— by ROB COX —
Based on a graphic novel of the same name and directed by Jonathan Mostow, “Surrogates” achieves mixed results from a terrific premise.
Headlined by Bruce Willis, the film boasts solid performances with a story that offers mad scientists, military conspiracies and a global corporation bent on world domination using a product that renders people little more than sheep.
In the near future, after the creation of advanced, life-like automatons, human beings rarely venture outside their homes. Instead, using a neural interface that directly channels brain waves, the majority of the population live vicariously, hooked into custom-made, real-life avatars that are tailor-made to resemble the user. Through these avatars — called surrogates — users remotely access and interact with the world, experiencing all its sensations, including sight, sound, hearing, touch, smell and more.
Surrogates are the ultimate form of virtual reality and, best of all, have failsafes that protect the user against damage to the surrogate.
But surrogates may not be as safe as advertised.
After some brief exposition, the film opens with the killing of a surrogate by an advanced weapon that shatters the eyes and fries the CPU. Soon after, it’s revealed that the weapon also killed the user, something not previously thought possible.
FBI agent Greer (Willis) and his partner, Agent Peters (Radha Mitchell) — both hooked into surrogates themselves– are assigned to investigate. They’re stunned to learn the victim’s identity: Jarod Canter, son of Lionel Canter (James Cromwell), the scientist credited with inventing surrogates.

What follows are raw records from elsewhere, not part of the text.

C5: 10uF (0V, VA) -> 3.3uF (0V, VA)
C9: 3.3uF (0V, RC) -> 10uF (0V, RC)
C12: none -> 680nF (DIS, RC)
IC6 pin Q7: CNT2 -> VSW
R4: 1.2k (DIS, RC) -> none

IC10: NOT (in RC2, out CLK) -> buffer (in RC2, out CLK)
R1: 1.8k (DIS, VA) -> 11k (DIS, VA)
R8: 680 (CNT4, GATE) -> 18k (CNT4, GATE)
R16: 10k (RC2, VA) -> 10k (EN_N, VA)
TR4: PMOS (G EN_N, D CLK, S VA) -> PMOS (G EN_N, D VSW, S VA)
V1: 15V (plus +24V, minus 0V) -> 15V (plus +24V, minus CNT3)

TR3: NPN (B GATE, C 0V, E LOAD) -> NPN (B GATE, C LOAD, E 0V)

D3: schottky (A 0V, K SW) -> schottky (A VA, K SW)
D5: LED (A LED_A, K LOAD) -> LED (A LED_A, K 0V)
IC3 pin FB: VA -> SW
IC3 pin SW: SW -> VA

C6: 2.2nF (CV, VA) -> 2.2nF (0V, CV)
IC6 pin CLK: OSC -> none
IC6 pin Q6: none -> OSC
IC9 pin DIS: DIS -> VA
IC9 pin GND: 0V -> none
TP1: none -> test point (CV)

The case leads Greer to the isolated, slum-like settlement of a group known as the Dreads, who’ve rejected the use of surrogates as an abomination. Their leader, a man simply called The Prophet (Ving Rhames), is somehow involved and has knowledge of the unusual weapon used.

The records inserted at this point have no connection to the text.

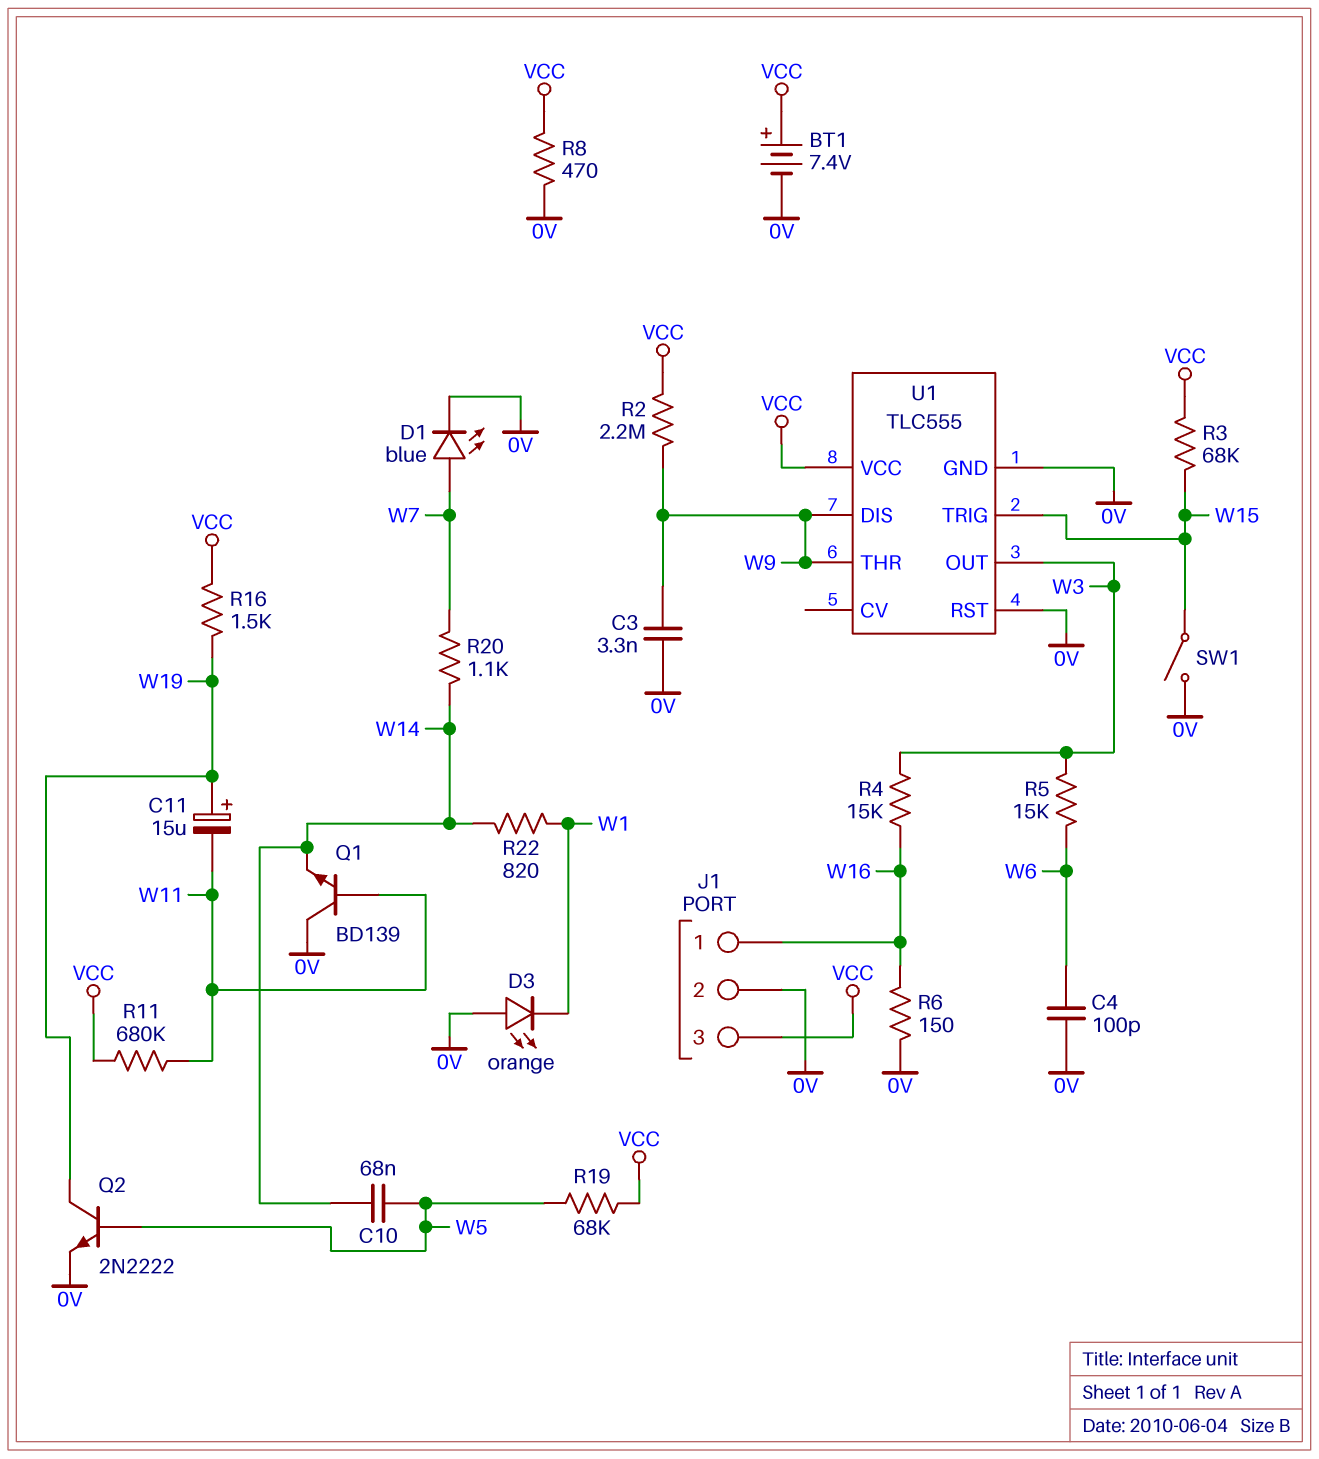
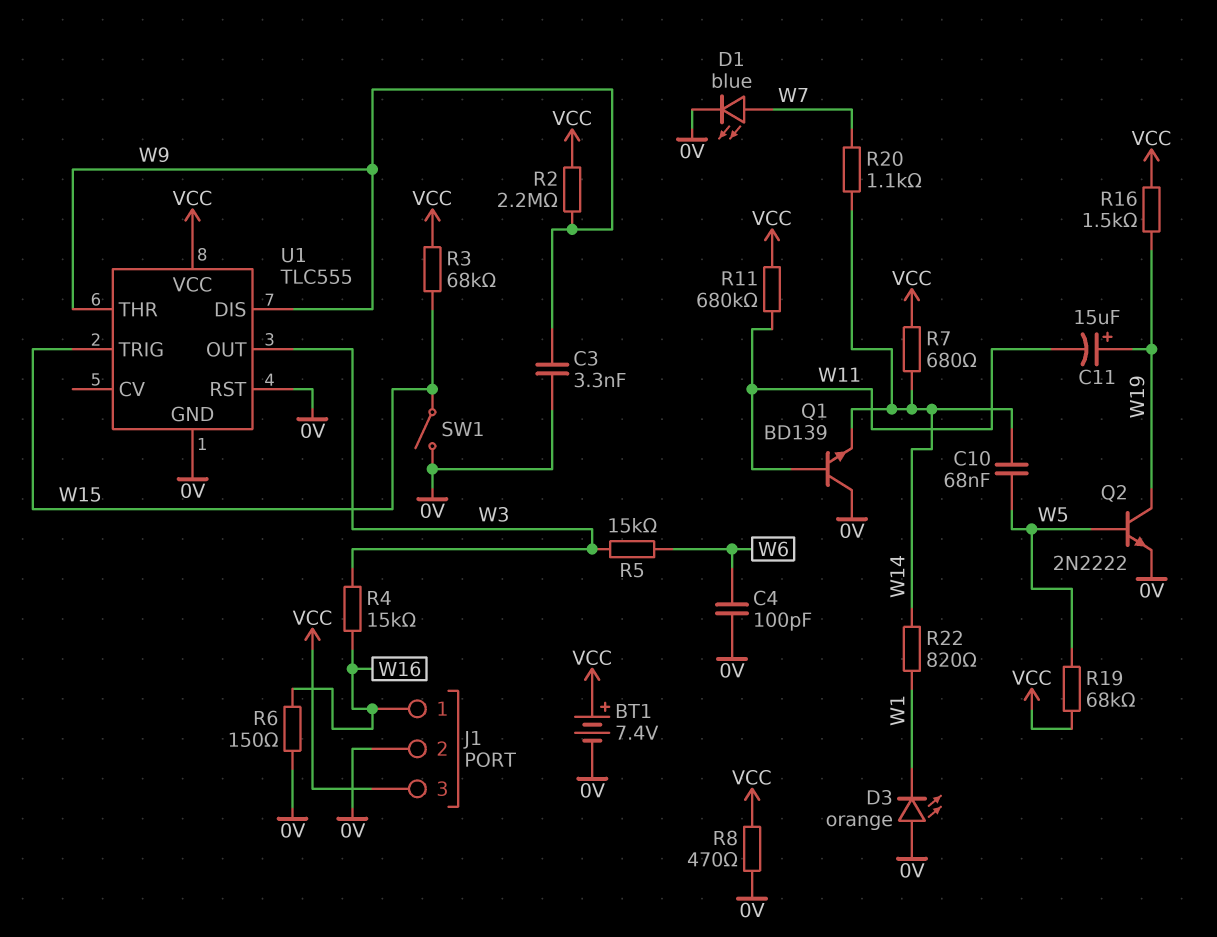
R7: none -> 680 (VCC, W14)

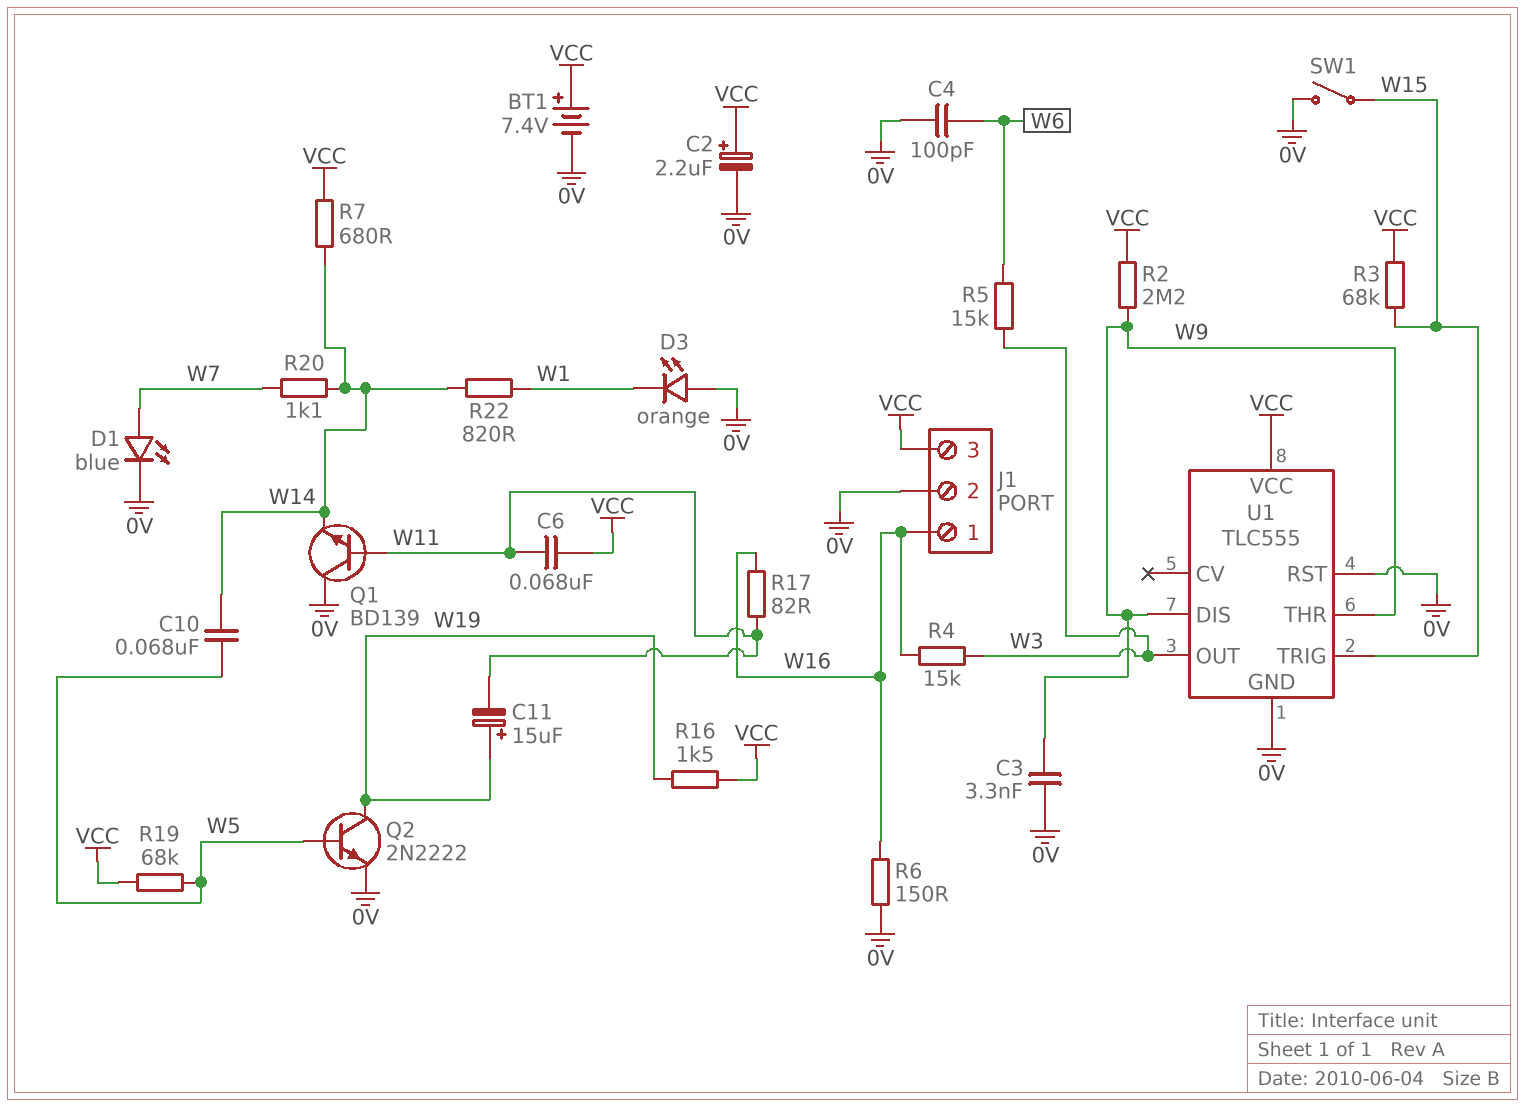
C2: none -> 2.2uF (plus VCC, minus 0V)
C6: none -> 68nF (VCC, W11)
R8: 470 (0V, VCC) -> none
R11: 680k (VCC, W11) -> none
R17: none -> 82 (W11, W16)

Greer needs to find that weapon quickly, as it poses a terrible threat. In the course of the investigation, Greer’s surrogate is destroyed, forcing him to unhook and directly interact with the world for the first time in years.
During his readjustment, Greer experiences profound claustrophobia and disorientation. Worse, his wife Maggie (Rosamund Pike) is so addicted to her surrogate that she refuses to unhook.
Here the film draws an intriguing parallel to our own hyper-connected, ultra-wired world. The automatons of Surrogates could easily be equated with the internet, with cell phones, email, iPods and other addictive technologies that depersonalize even as they make life easier.
There are some entertaining plot twists too, most involving the facts that surrogates don’t always resemble their users and that multiple users can access the same surrogate.
Ultimately, though, “Surrogates” is hampered by both a script that is, at times, hammy and by protracted action sequences, causing it to fall short of the emotional resonance it aims for.
The film’s pretty to look at, though, with glossy special effects and appealing production values; the surrogates themselves are duly creepy too, with a synthetic look that’s far too perfect for human, constantly reminding that surrogates are little more than high-tech appliances.
The film held my interest throughout, but, perhaps most telling of all, it felt longer than its 89-minute runtime.
Overall, “Surrogates” amounts to decent popcorn entertainment that arrived about a month too late. It’s an enjoyable, mostly disposable film that won’t linger long in memory.